The sun is warm on the plateau. The kine graze, lazily swishing flies with their tails. In the little fields the old man works, the only man here on the Hill, the place of the Seers who served the gods.
They need no menfolk, here on the Hill. They are safe behind the great stone walls, protected by the steep slopes of the mound. They are safe… years untold the seers have dwelt here; respected, sought by the clans. They weave the dreamsight… and they are cherished.
Children laugh and run in the afternoon haze, young women sit outside their dwellings, plaiting veils of flowers, ready for the night. They will not be seen,
the flower maids, only known by the young men they meet by flame and under the starfire. But they will return no longer maiden. Tonight the fires will burn and the priestesses become the land.
The Eldest watches. Her skin a leathern apple after midwinter, her hands silent on her lap. She watches, remembering. She had been young once, long ago.
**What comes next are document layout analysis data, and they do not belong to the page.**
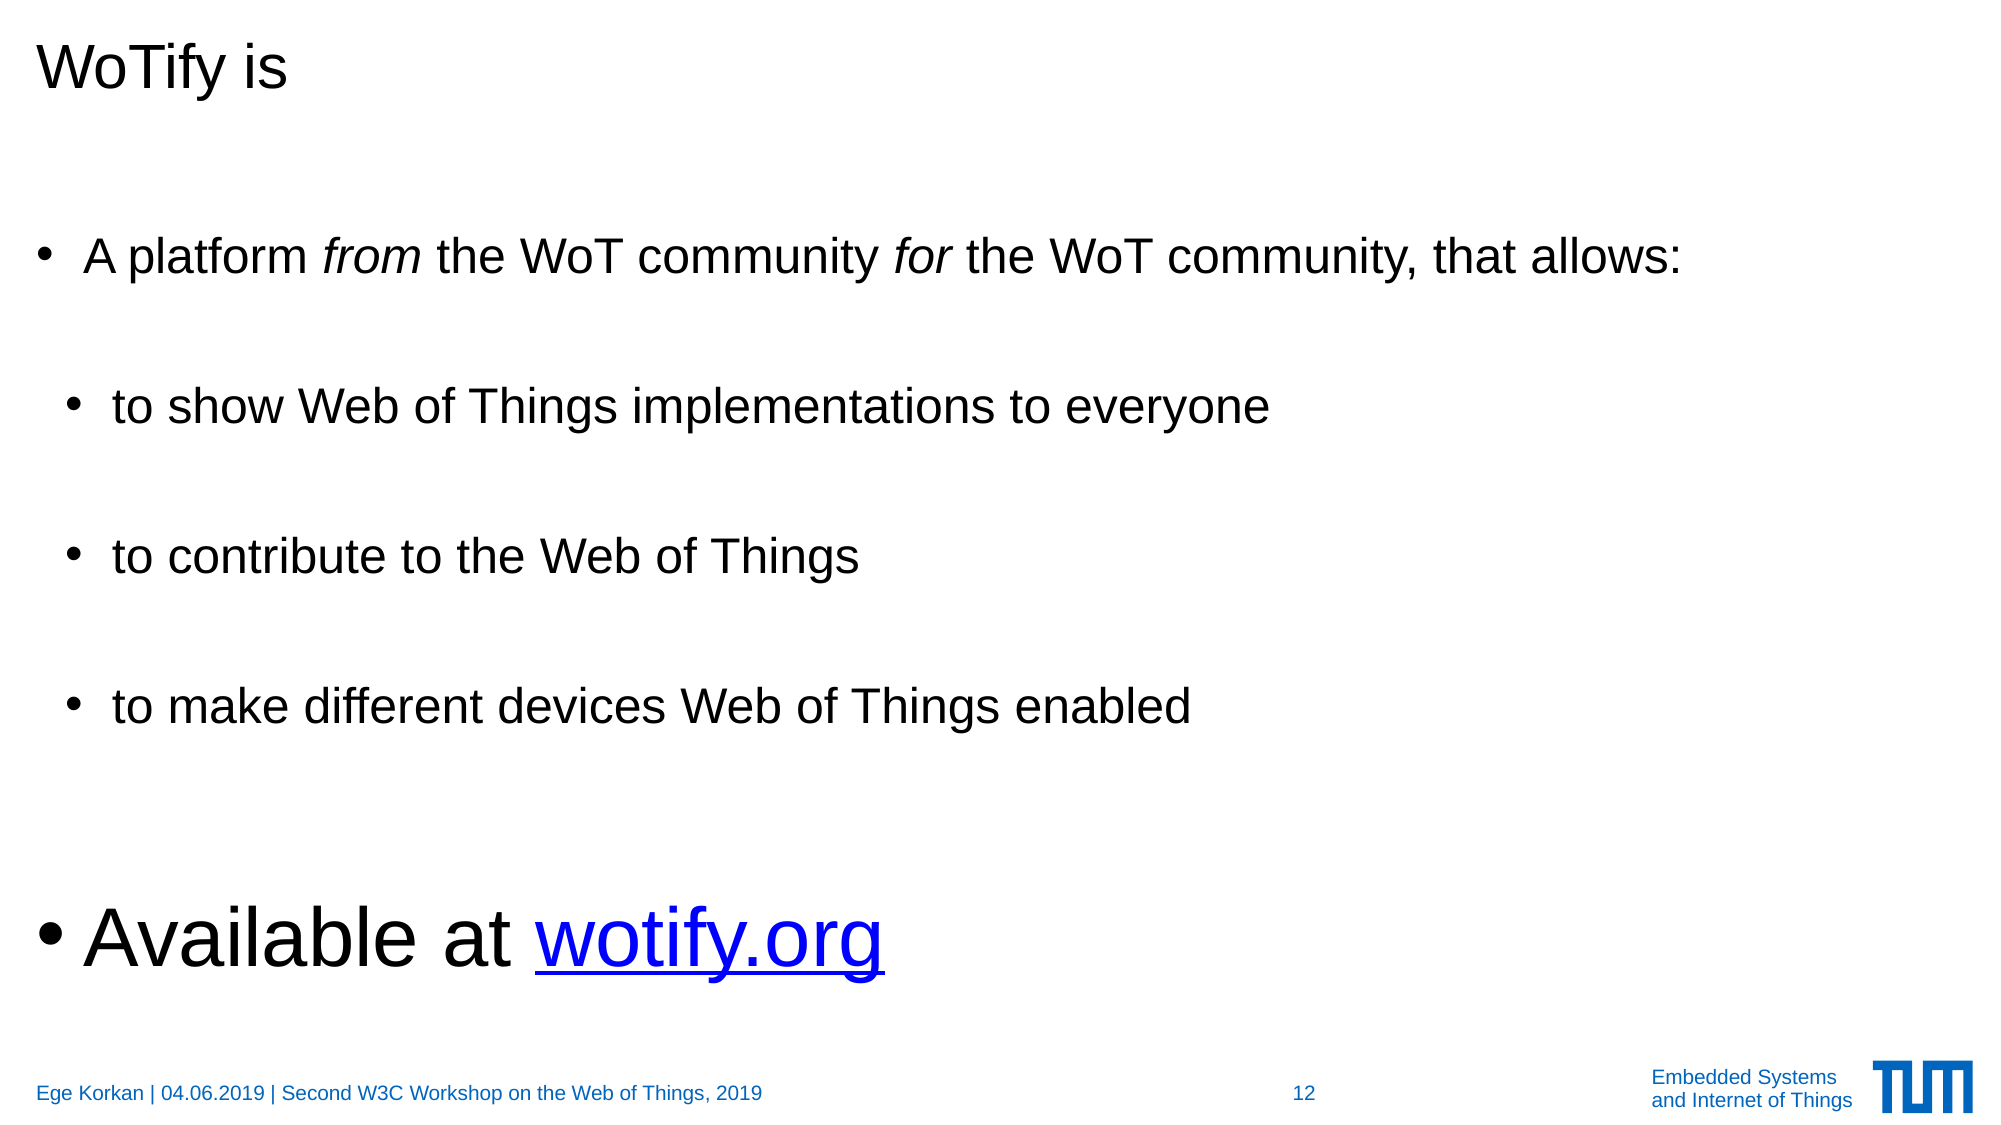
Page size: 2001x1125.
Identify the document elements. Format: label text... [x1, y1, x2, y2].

list A platform from the WoT community for the WoT community, that allows: to show Web of Things implementations to everyone to contribute to the Web of Things to make different devices Web of Things enabled Available at wotify.org [35, 132, 1968, 1044]
footer Ege Korkan | 04.06.2019 | Second W3C Workshop on the Web of Things, 2019 [36, 1061, 1180, 1122]
title WoTify is [35, 34, 1968, 103]
slide_number 12 [1211, 1061, 1398, 1122]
She had served the flame and the daughter of that night wore fire in sleek braids that fell to her waist. Tonight they would be unbound and she too would take the veil and venture into the night.
A smoke and fire scented night… the fragrance of crushed flowers clings like memory to her skin. She folds her hands over her belly and smiles.
***
Their fires light the horizon. She counts them, holding the small child close, crooning softly over its head. She had counted them when they first appeared. Watched them every night, long before eyes could see them. Watched them with the dreamsight. And the fear had come.
The woman, plump and dark, one of the Old Ones, holds out her arms, fear and compassion in her eyes; milk in her breasts from her own lost bairn, she takes the child.
A small hand reaches up, marked; she catches her breath and looks up meeting the young woman’s eyes. A wordless smile, a nod. The mark of the Seers.
Folding the shawl around the babe, she closes her eyes for the blessing then disappears into the night.
***
They walked far that night, trailing the goats behind them, following the stars and the hidden valleys… man and woman, Grandmother riding the ox with the borrowed babe in her arms.
It would be many nights …from the Snake to the Raven’s lands, seeking shelter.
The sickness gnaws as the images unfold.
She tries to turn from them, follow the journey of the little one, but the vision blazes in a memory that is not her own but that of her kin.
***
Screaming, running, smoke and blood.
Children spitted like rabbits, flung from spears… dying as they fall.
Or not.
Left to bleed, slowly, in pain and fear on the steep slope.
Eyes trampled underfoot. These were the Seers.
Noise, stench of smoke, faeces and roasting meat…
Thatch blazing in the night; a beacon of grieving, a pyre of memory.
Coarse laughter.
Hands crushed underfoot by those who watch, who wait their turn.
Arms that fought, broken and useless.
No escape, naked and beaten; another and another.
Breasts that ooze milk now suckle horror.
Red braids fought over by human dogs in the firelight, their owner prays for death.
Another… and another.
No veil of flowers.
No bright morning.
The Eldest watches through blind sockets, her hands on her belly, life oozing from severed wrists.
***
They had been ready. They were many.
The kine had been brought in, the gates closed, the fires raised. The beacon lit. Too late for help. Enough for warning.
They were women. Priestess and seer, old and young. Children.
They could not fight. But they tried.
They came at night, silently. My people were slaughtered like pigs. And worse.
None remained.
They burned their homes. Smashed the altar. Took the sacred flame to the thatch.
Flung them in the ditch, dead and living dead; broken. Discarded.
The walls of the sanctuary thrown down upon them, breaking them.
And then they left.
There was nothing here for them. Only a power they feared. A gift destroyed.
Despoiled. Broken.
But not quite. They failed.
A spark remained.
She did not die.
Broken, bloodied, used… She woke on the rocks of the hillside and, slowly, carried their deaths to the sacred hill, flame to flame.
And I remain.
I carry their souls. Theirs too.
For the children. For the cruelty. For brightness lost.
For my sisters.
The earth mourns, shrouded in barren silence.
It waits to spill its secrets in the lap of the gods.